National Bank wants to lease HQ tower to boost income
Cenbank writes govt requesting special facilities
Highlights:
- National Bank seeks approval to lease headquarters Tower-2 commercially
- Bank aims to create income amid severe financial difficulties
- Current banking law prohibits rental income from headquarters properties
- Central bank recommended legal exemption supporting restructuring and stability efforts
- Construction progresses slowly; Tower-2 completed structurally but unfinished
- National Bank faces huge bad loans, deficits, and governance failures
First-generation private lender National Bank has formally sought government approval to commercially lease one of the two towers of its under-construction headquarters in Dhaka's Panthapath, aiming to generate a new source of income as it struggles with mounting financial stress.
The bank has written to the Bangladesh Bank, seeking permission to lease Tower-2 of its proposed "NBL Twin Tower" complex in June, arguing that using both towers solely for its own operations would not be financially viable after completion, officials familiar with the matter said.
A National Bank director confirmed the development to The Business Standard.
Under the Bank Company Act, banks may own properties necessary for their operations but are not allowed to earn income by commercially leasing office buildings constructed for their own use.
Considering the bank's weak financial condition, on June 29 Bangladesh Bank recommended that the government exempt the lender from the relevant provision of the law, according to a senior finance ministry official.
In its recommendation, the central bank said the headquarters project was originally approved on the condition that it would be used exclusively for the bank's operations.

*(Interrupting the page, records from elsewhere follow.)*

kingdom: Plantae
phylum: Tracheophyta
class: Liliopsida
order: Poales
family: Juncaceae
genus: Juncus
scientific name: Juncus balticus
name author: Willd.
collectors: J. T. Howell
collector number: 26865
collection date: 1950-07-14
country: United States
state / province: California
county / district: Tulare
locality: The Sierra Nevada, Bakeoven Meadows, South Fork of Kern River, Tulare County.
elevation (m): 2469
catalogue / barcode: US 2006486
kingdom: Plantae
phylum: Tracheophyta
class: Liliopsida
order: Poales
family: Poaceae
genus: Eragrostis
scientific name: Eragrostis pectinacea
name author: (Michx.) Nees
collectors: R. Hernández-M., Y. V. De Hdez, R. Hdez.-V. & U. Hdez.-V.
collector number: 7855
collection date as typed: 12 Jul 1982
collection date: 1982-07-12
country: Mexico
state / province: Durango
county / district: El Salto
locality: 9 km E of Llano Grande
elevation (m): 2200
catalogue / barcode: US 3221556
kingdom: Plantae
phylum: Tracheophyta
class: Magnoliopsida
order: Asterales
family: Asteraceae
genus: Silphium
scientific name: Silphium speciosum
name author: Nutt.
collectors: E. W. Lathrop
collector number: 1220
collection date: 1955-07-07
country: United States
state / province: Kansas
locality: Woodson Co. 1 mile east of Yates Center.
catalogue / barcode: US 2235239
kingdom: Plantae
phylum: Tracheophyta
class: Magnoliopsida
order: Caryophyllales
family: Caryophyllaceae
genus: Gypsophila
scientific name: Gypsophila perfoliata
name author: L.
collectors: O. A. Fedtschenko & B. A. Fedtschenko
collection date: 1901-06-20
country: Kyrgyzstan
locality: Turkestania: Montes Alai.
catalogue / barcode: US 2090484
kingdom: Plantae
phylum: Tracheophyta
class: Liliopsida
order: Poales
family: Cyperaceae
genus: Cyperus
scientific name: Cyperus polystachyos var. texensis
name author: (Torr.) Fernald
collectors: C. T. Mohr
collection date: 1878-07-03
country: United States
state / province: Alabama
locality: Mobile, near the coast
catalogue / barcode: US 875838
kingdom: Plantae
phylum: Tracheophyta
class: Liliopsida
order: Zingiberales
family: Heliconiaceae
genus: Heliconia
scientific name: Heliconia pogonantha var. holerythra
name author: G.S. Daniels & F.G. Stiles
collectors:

However, as the lender is now undergoing financial restructuring, its board has proposed leasing Tower-2 to create a sustainable source of non-funded income, improve returns on fixed assets and strengthen its balance sheet.
The central bank also noted that allowing the proposal could support the bank's ongoing reform efforts, including board restructuring, liquidity support and measures to restore financial stability and depositor confidence.
National Bank has also exceeded the legal ceiling on fixed assets. Under the Bank Company Act, a bank's investment in fixed assets cannot exceed 30% of its capital base.
Construction progressing slowly
Rajdhani Unnayan Kartripakkha approved the twin-tower project in December 2013 on a 64-katha plot in Panthapath. The complex consists of two 12-storey towers with three basement floors. South Korea's Heerim designed the project, while Donga and local firm MS Construction were appointed to build it.
A visit by TBS Reporter found that construction of Tower-1, intended to serve as the bank's headquarters, is progressing slowly because funds are being released in phases.
Tower-2 has already been structurally completed, but finishing work has remained suspended.
Experts oppose legal exemption
A senior Bangladesh Bank official said the existing law does not permit banks to generate rental income from office buildings constructed for their own use.
"The Bank Company Act clearly defines the scope of banking business. Commercially leasing a headquarters building is not allowed under the current legal framework," the official said.
Dr Toufic Ahmad Choudhury, former director general of the Bangladesh Institute of Bank Management, said granting such an exemption would be inappropriate.
"The bank has suffered serious governance failures and its financial condition has deteriorated significantly. The law does not envisage banks earning income through commercial property leasing, and approving such a request would set an undesirable precedent," he said.
Financial condition deteriorates
National Bank remains one of the country's weakest banks.
According to the central bank data as of March, 56.44% of its total loans, worth around Tk24,000 crore, were classified as non-performing, with most categorised as bad loans.
The bank is also facing a provision shortfall of nearly Tk20,000 crore.
As of December 2025, its capital deficit exceeded Tk9,000 crore, while its capital to risk-weighted assets ratio stood at negative 6.11%, well below the regulatory minimum of 12.5%.
A senior official of the bank attributed the crisis to years of poor governance and large-scale loan irregularities.
According to the official, influential business groups, including those linked to the Sikder Group, borrowed heavily from the bank over the years, but much of the money was never recovered. The resulting surge in default loans gradually created severe provisioning and capital shortages, pushing the bank into its current financial distress.